--- Document extract ---
┌──

# using blooming ferts with veg nutes



## [email protected] (Aug 19, 2006)

hello, i was wondering if i could use my 20 20 20 nutes along with my blooming ferts. i was reading someone's question about yellow fan leaves and dried up leaves at the bottom of the plant (normal from less sun) and not enough nutes. my plants range from 4ft to 6ft tall and are bushy. the only problem is that when i go to my site, there are lots of dried up (brown) leaves at the bottom. i'm not sure if i should still be given them veg nutes, they have pre-flowers while some have started to show clusters of white hairs. any comments/suggestions would be appreciated.
peace and happy growing outdoors.


----------



## Ptbo_Stonerz (Aug 21, 2006)

no dont mix veg nutes and blume nutes or you will get ito some serious problems with lockout, 20-20-20 is an all purpose fert not good for mj growth.


----------



## Mutt (Aug 21, 2006)

I'd switch to the bloom ferts. but it also sounds like you have a PH problem in the soil as well. (burnt brown leaves).

└──

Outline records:
┌──

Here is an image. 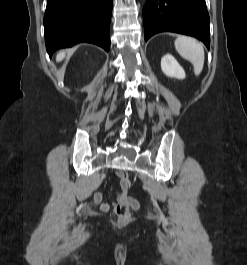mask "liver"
Returning <instances> with one entry per match:
<instances>
[{"label":"liver","mask_w":247,"mask_h":265,"mask_svg":"<svg viewBox=\"0 0 247 265\" xmlns=\"http://www.w3.org/2000/svg\"><path fill=\"white\" fill-rule=\"evenodd\" d=\"M63 58H64V52H60V53L57 55V60H58V61H61Z\"/></svg>","instance_id":"liver-1"}]
</instances>
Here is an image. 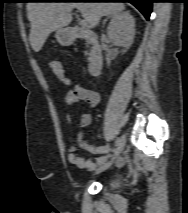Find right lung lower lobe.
<instances>
[{
    "instance_id": "1",
    "label": "right lung lower lobe",
    "mask_w": 188,
    "mask_h": 213,
    "mask_svg": "<svg viewBox=\"0 0 188 213\" xmlns=\"http://www.w3.org/2000/svg\"><path fill=\"white\" fill-rule=\"evenodd\" d=\"M31 1H41V0H31ZM110 1L130 2L139 9V11L145 16L146 19H149L150 17L152 11V2H154V0H110Z\"/></svg>"
}]
</instances>
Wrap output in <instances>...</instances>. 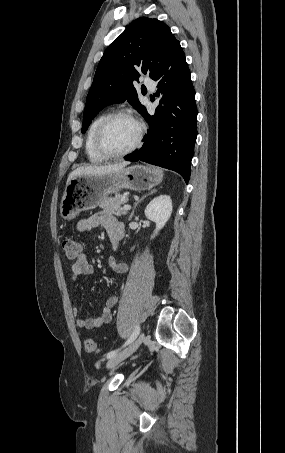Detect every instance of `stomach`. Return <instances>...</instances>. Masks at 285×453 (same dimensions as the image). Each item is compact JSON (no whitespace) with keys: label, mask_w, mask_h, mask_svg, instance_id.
<instances>
[{"label":"stomach","mask_w":285,"mask_h":453,"mask_svg":"<svg viewBox=\"0 0 285 453\" xmlns=\"http://www.w3.org/2000/svg\"><path fill=\"white\" fill-rule=\"evenodd\" d=\"M163 179V171L143 165L124 167L111 173L77 176L66 185L60 204L63 220H72L82 211L96 208L110 194L123 189L149 190Z\"/></svg>","instance_id":"stomach-1"}]
</instances>
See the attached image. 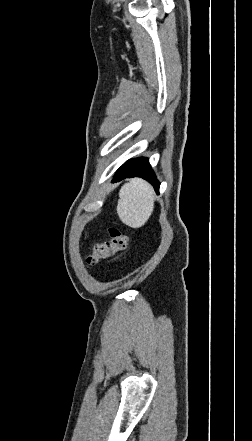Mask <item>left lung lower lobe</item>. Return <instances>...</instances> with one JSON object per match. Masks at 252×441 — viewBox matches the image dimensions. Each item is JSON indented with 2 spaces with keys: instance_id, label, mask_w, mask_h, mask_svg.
I'll list each match as a JSON object with an SVG mask.
<instances>
[{
  "instance_id": "0a47b994",
  "label": "left lung lower lobe",
  "mask_w": 252,
  "mask_h": 441,
  "mask_svg": "<svg viewBox=\"0 0 252 441\" xmlns=\"http://www.w3.org/2000/svg\"><path fill=\"white\" fill-rule=\"evenodd\" d=\"M141 177L149 181L159 193V182L157 181L153 170L147 158H137L128 160L123 164L114 176V181L118 182L124 178Z\"/></svg>"
}]
</instances>
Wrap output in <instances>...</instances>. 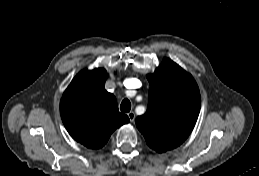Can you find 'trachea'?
<instances>
[{
  "label": "trachea",
  "mask_w": 259,
  "mask_h": 176,
  "mask_svg": "<svg viewBox=\"0 0 259 176\" xmlns=\"http://www.w3.org/2000/svg\"><path fill=\"white\" fill-rule=\"evenodd\" d=\"M120 110L122 112H129L131 110V103H130V101L128 99H124L121 102Z\"/></svg>",
  "instance_id": "1"
}]
</instances>
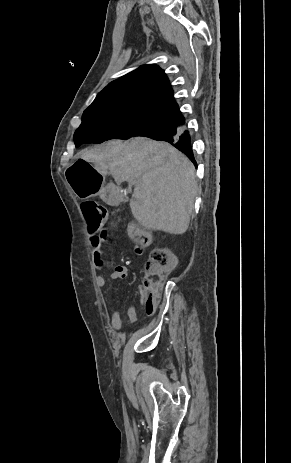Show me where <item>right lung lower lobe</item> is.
<instances>
[{"instance_id":"right-lung-lower-lobe-1","label":"right lung lower lobe","mask_w":291,"mask_h":463,"mask_svg":"<svg viewBox=\"0 0 291 463\" xmlns=\"http://www.w3.org/2000/svg\"><path fill=\"white\" fill-rule=\"evenodd\" d=\"M169 125L160 131L153 132L145 137L166 141L183 152L195 166L197 163L194 158L191 136L189 131L185 128L184 124L177 123L175 120H166Z\"/></svg>"}]
</instances>
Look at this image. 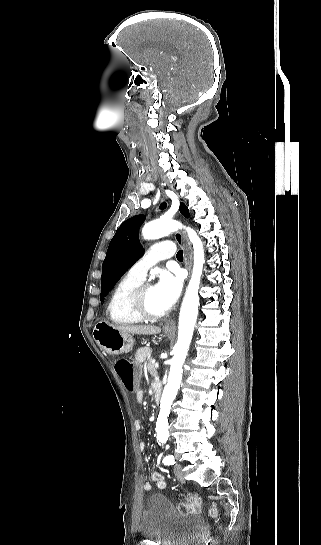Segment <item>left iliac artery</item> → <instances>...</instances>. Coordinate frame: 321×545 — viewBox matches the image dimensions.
<instances>
[{"mask_svg": "<svg viewBox=\"0 0 321 545\" xmlns=\"http://www.w3.org/2000/svg\"><path fill=\"white\" fill-rule=\"evenodd\" d=\"M163 463H164L165 465H173V464H175V460H174L173 455H168V456H166V457L164 458V460H163Z\"/></svg>", "mask_w": 321, "mask_h": 545, "instance_id": "1", "label": "left iliac artery"}]
</instances>
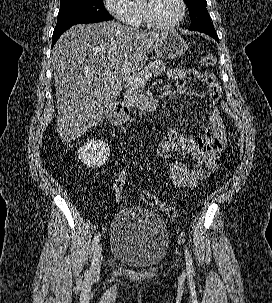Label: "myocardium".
I'll list each match as a JSON object with an SVG mask.
<instances>
[{"instance_id":"f54148a6","label":"myocardium","mask_w":272,"mask_h":303,"mask_svg":"<svg viewBox=\"0 0 272 303\" xmlns=\"http://www.w3.org/2000/svg\"><path fill=\"white\" fill-rule=\"evenodd\" d=\"M178 2L181 7V12L179 17L174 22L165 25L157 22L153 16L152 7L154 0H142V12H143L145 23L151 28L157 30H170L177 27L184 20L187 12L186 2L184 0H178Z\"/></svg>"}]
</instances>
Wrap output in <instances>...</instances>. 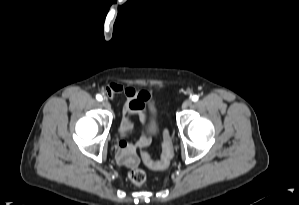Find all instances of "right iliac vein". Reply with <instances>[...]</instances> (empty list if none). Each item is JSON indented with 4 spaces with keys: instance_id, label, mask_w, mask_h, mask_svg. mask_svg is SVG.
Masks as SVG:
<instances>
[{
    "instance_id": "63e3f726",
    "label": "right iliac vein",
    "mask_w": 299,
    "mask_h": 205,
    "mask_svg": "<svg viewBox=\"0 0 299 205\" xmlns=\"http://www.w3.org/2000/svg\"><path fill=\"white\" fill-rule=\"evenodd\" d=\"M102 105H103L107 110H110V109H111V105H110L109 101L106 100V99H104V100L102 101Z\"/></svg>"
}]
</instances>
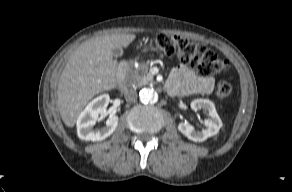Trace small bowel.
I'll use <instances>...</instances> for the list:
<instances>
[{
    "mask_svg": "<svg viewBox=\"0 0 292 192\" xmlns=\"http://www.w3.org/2000/svg\"><path fill=\"white\" fill-rule=\"evenodd\" d=\"M214 86L212 77H202L192 69L179 65L175 67L167 81V91L171 95L185 96L196 93H210Z\"/></svg>",
    "mask_w": 292,
    "mask_h": 192,
    "instance_id": "small-bowel-1",
    "label": "small bowel"
}]
</instances>
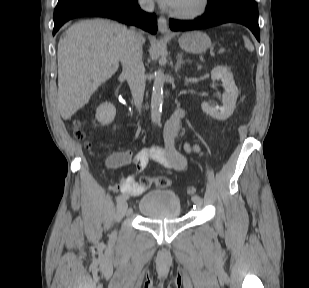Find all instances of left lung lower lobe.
Returning <instances> with one entry per match:
<instances>
[{
    "label": "left lung lower lobe",
    "mask_w": 309,
    "mask_h": 288,
    "mask_svg": "<svg viewBox=\"0 0 309 288\" xmlns=\"http://www.w3.org/2000/svg\"><path fill=\"white\" fill-rule=\"evenodd\" d=\"M227 22H237L247 26L258 41V9L255 0H218L208 4L207 11L199 19L192 21L170 20L174 31H187L216 26Z\"/></svg>",
    "instance_id": "0a47b994"
}]
</instances>
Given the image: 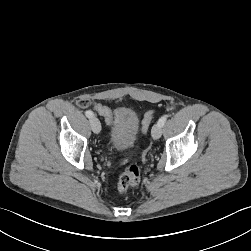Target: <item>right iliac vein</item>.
<instances>
[{
	"label": "right iliac vein",
	"instance_id": "obj_1",
	"mask_svg": "<svg viewBox=\"0 0 251 251\" xmlns=\"http://www.w3.org/2000/svg\"><path fill=\"white\" fill-rule=\"evenodd\" d=\"M91 129L94 133L99 134L101 131L100 121L96 117L90 119Z\"/></svg>",
	"mask_w": 251,
	"mask_h": 251
}]
</instances>
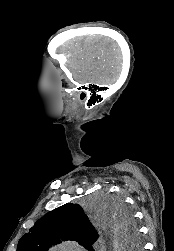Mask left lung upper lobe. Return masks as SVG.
Masks as SVG:
<instances>
[{
	"label": "left lung upper lobe",
	"mask_w": 174,
	"mask_h": 251,
	"mask_svg": "<svg viewBox=\"0 0 174 251\" xmlns=\"http://www.w3.org/2000/svg\"><path fill=\"white\" fill-rule=\"evenodd\" d=\"M108 216L115 220L120 238L126 239L134 249L140 248L137 226L131 212L121 200H105ZM19 240L17 251H47L56 242L74 240L89 251L98 238L94 226L78 204L67 203L40 218Z\"/></svg>",
	"instance_id": "5c2ea615"
}]
</instances>
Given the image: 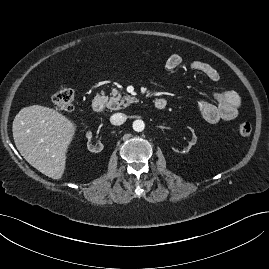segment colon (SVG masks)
I'll return each instance as SVG.
<instances>
[{"mask_svg": "<svg viewBox=\"0 0 269 269\" xmlns=\"http://www.w3.org/2000/svg\"><path fill=\"white\" fill-rule=\"evenodd\" d=\"M52 101L58 111L70 112L75 106V91L70 85L61 83L54 91ZM237 131L240 136L247 137L252 132V125L248 121H241L237 126Z\"/></svg>", "mask_w": 269, "mask_h": 269, "instance_id": "1", "label": "colon"}]
</instances>
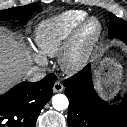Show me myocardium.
I'll list each match as a JSON object with an SVG mask.
<instances>
[{
    "label": "myocardium",
    "mask_w": 127,
    "mask_h": 127,
    "mask_svg": "<svg viewBox=\"0 0 127 127\" xmlns=\"http://www.w3.org/2000/svg\"><path fill=\"white\" fill-rule=\"evenodd\" d=\"M96 24V30L85 36L87 27ZM103 32V26L96 17L85 18L72 32L60 54V65L69 73L80 71L88 63Z\"/></svg>",
    "instance_id": "myocardium-1"
}]
</instances>
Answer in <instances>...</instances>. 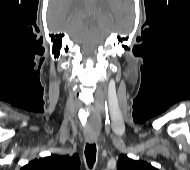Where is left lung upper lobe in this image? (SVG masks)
Returning <instances> with one entry per match:
<instances>
[{
  "label": "left lung upper lobe",
  "instance_id": "5c2ea615",
  "mask_svg": "<svg viewBox=\"0 0 190 170\" xmlns=\"http://www.w3.org/2000/svg\"><path fill=\"white\" fill-rule=\"evenodd\" d=\"M117 168L118 170H157L145 161H136L128 158L126 155H121L119 157Z\"/></svg>",
  "mask_w": 190,
  "mask_h": 170
}]
</instances>
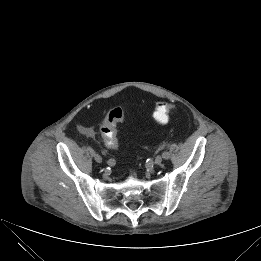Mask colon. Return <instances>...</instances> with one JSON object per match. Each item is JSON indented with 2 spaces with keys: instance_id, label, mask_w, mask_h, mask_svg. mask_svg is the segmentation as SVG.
I'll return each instance as SVG.
<instances>
[{
  "instance_id": "colon-1",
  "label": "colon",
  "mask_w": 261,
  "mask_h": 261,
  "mask_svg": "<svg viewBox=\"0 0 261 261\" xmlns=\"http://www.w3.org/2000/svg\"><path fill=\"white\" fill-rule=\"evenodd\" d=\"M173 105L168 102L155 103L153 119L160 125L167 124ZM124 121V112L120 108L111 109L104 117L100 132L105 144L111 149L119 147L117 138V124Z\"/></svg>"
}]
</instances>
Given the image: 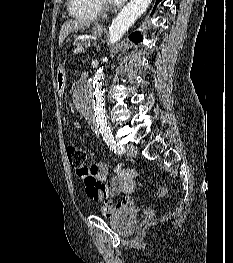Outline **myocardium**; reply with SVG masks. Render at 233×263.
I'll return each mask as SVG.
<instances>
[{
    "label": "myocardium",
    "mask_w": 233,
    "mask_h": 263,
    "mask_svg": "<svg viewBox=\"0 0 233 263\" xmlns=\"http://www.w3.org/2000/svg\"><path fill=\"white\" fill-rule=\"evenodd\" d=\"M96 3L100 9L108 10L112 7V4L109 0H96Z\"/></svg>",
    "instance_id": "f54148a6"
}]
</instances>
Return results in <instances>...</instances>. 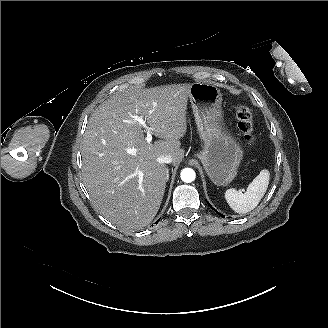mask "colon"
I'll return each mask as SVG.
<instances>
[{"instance_id": "obj_1", "label": "colon", "mask_w": 328, "mask_h": 328, "mask_svg": "<svg viewBox=\"0 0 328 328\" xmlns=\"http://www.w3.org/2000/svg\"><path fill=\"white\" fill-rule=\"evenodd\" d=\"M236 118L238 128L243 134L244 139L248 144L254 145L256 139L254 135V122L251 110L247 106H239L236 111Z\"/></svg>"}]
</instances>
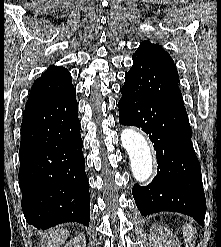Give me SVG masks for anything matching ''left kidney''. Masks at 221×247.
Here are the masks:
<instances>
[{"instance_id":"left-kidney-1","label":"left kidney","mask_w":221,"mask_h":247,"mask_svg":"<svg viewBox=\"0 0 221 247\" xmlns=\"http://www.w3.org/2000/svg\"><path fill=\"white\" fill-rule=\"evenodd\" d=\"M150 237L153 247H181L177 237L165 226L153 224L150 229Z\"/></svg>"}]
</instances>
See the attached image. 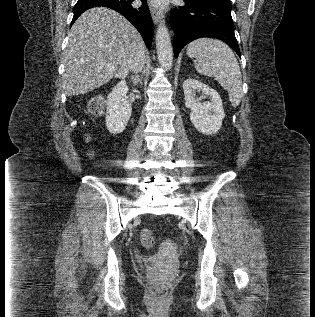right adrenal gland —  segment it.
I'll list each match as a JSON object with an SVG mask.
<instances>
[{"instance_id": "1", "label": "right adrenal gland", "mask_w": 315, "mask_h": 317, "mask_svg": "<svg viewBox=\"0 0 315 317\" xmlns=\"http://www.w3.org/2000/svg\"><path fill=\"white\" fill-rule=\"evenodd\" d=\"M142 77H143V72H142V75L132 76L133 84L136 85L137 83H139L142 85Z\"/></svg>"}]
</instances>
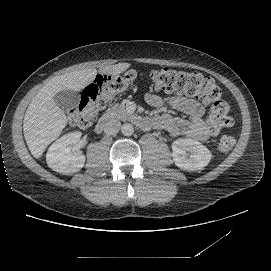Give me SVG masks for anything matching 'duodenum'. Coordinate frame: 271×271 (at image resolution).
Segmentation results:
<instances>
[{
	"label": "duodenum",
	"instance_id": "410a0bca",
	"mask_svg": "<svg viewBox=\"0 0 271 271\" xmlns=\"http://www.w3.org/2000/svg\"><path fill=\"white\" fill-rule=\"evenodd\" d=\"M116 123L107 115L101 117L95 125L97 133L112 134L116 131Z\"/></svg>",
	"mask_w": 271,
	"mask_h": 271
}]
</instances>
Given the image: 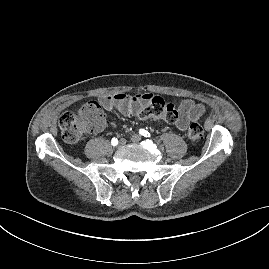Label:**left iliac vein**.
<instances>
[{
	"label": "left iliac vein",
	"instance_id": "obj_1",
	"mask_svg": "<svg viewBox=\"0 0 269 269\" xmlns=\"http://www.w3.org/2000/svg\"><path fill=\"white\" fill-rule=\"evenodd\" d=\"M131 140H132V142H134V143H138V142L141 141V136H140L139 134H133V135L131 136Z\"/></svg>",
	"mask_w": 269,
	"mask_h": 269
}]
</instances>
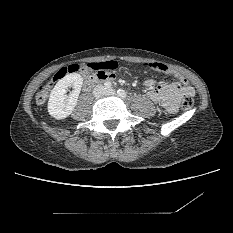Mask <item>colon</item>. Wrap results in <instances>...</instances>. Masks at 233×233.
Returning <instances> with one entry per match:
<instances>
[{
  "mask_svg": "<svg viewBox=\"0 0 233 233\" xmlns=\"http://www.w3.org/2000/svg\"><path fill=\"white\" fill-rule=\"evenodd\" d=\"M141 66L150 68L157 72L173 74V70L171 69V67L160 61L143 63L141 64ZM81 70H83V65L80 63H74V64H71L69 66L59 69L54 74L50 82L40 86L35 96L36 102L39 104L45 102L49 95L51 88L53 87L55 83L63 80L67 75L72 74V73H77ZM193 104H194L193 98L190 95H186L182 100V109L185 112H189L192 110Z\"/></svg>",
  "mask_w": 233,
  "mask_h": 233,
  "instance_id": "colon-1",
  "label": "colon"
}]
</instances>
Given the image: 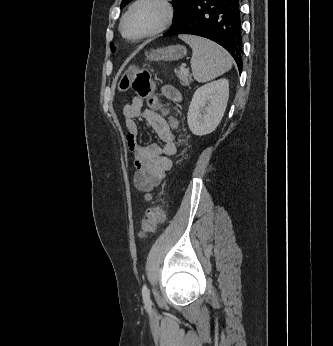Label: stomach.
Returning a JSON list of instances; mask_svg holds the SVG:
<instances>
[{"label": "stomach", "mask_w": 333, "mask_h": 346, "mask_svg": "<svg viewBox=\"0 0 333 346\" xmlns=\"http://www.w3.org/2000/svg\"><path fill=\"white\" fill-rule=\"evenodd\" d=\"M186 48L179 45L168 46L163 49L152 50L147 58L152 61H175L186 55Z\"/></svg>", "instance_id": "0dacf381"}]
</instances>
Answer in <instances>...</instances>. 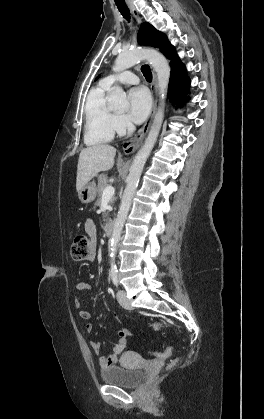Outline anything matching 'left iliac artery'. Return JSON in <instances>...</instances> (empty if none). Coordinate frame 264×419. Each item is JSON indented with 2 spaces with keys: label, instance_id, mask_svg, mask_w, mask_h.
Here are the masks:
<instances>
[{
  "label": "left iliac artery",
  "instance_id": "obj_1",
  "mask_svg": "<svg viewBox=\"0 0 264 419\" xmlns=\"http://www.w3.org/2000/svg\"><path fill=\"white\" fill-rule=\"evenodd\" d=\"M117 273H118V270H117L116 266L112 267L111 268V278H112L113 283L116 286H118V275H117Z\"/></svg>",
  "mask_w": 264,
  "mask_h": 419
}]
</instances>
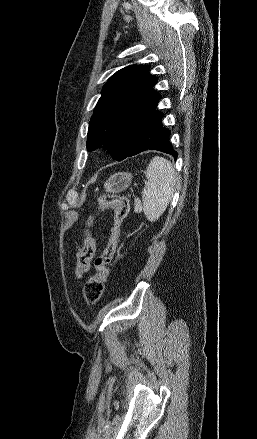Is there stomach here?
Instances as JSON below:
<instances>
[{
  "label": "stomach",
  "mask_w": 257,
  "mask_h": 439,
  "mask_svg": "<svg viewBox=\"0 0 257 439\" xmlns=\"http://www.w3.org/2000/svg\"><path fill=\"white\" fill-rule=\"evenodd\" d=\"M131 181V173L118 172L107 179L104 183V189L108 193H121L129 187Z\"/></svg>",
  "instance_id": "obj_1"
}]
</instances>
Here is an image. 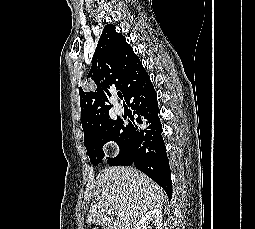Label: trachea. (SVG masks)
I'll list each match as a JSON object with an SVG mask.
<instances>
[{
    "label": "trachea",
    "mask_w": 255,
    "mask_h": 229,
    "mask_svg": "<svg viewBox=\"0 0 255 229\" xmlns=\"http://www.w3.org/2000/svg\"><path fill=\"white\" fill-rule=\"evenodd\" d=\"M117 95H118V97H119L120 99H123V96H122V93H121V92H118Z\"/></svg>",
    "instance_id": "obj_1"
}]
</instances>
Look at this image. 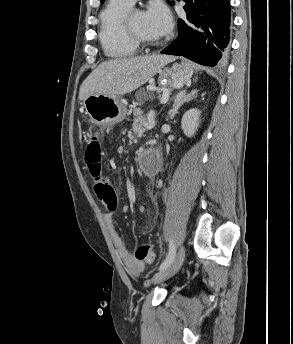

└──

--- Your tasks ---
a) Do these statements agree with the forum thread above about using bloom fertilizers with veg nutrients? For each one, answer yes or no and quote the deciding words. (i) The original poster's plants are between 4 and 6 feet tall. (ii) Ptbo_Stonerz advises combining the veg nutrients with the bloom nutrients. (iii) Mutt thinks the soil may have a pH problem.
b) Could you continue the forum thread above about using bloom fertilizers with veg nutrients, picking up after its last post?

--- Written responses ---
a)
(i) Yes: "my plants range from 4ft to 6ft tall and are bushy."
(ii) No: "no dont mix veg nutes and blume nutes or you will get ito some serious problems with lockout"
(iii) Yes: "it also sounds like you have a PH problem in the soil as well."

b)
DO NOT MIX CHEM FERTS. you'll fry those plants fast.


----------



## [email protected] (Aug 21, 2006)

thanks for the feedback. i shouldn't of said that my bottom leaves are burnt, but they have dried up. the plants are very bushy on top and i suspect the lower leaves dried up due lack of sun and all the energy to the flowers. i will send some pic's today, i just bought a digi. i stopped the veg nutes two weeks ago and started blooming nutes, "ecobloom".
peace and happy blooming


----------



## HGB (Aug 21, 2006)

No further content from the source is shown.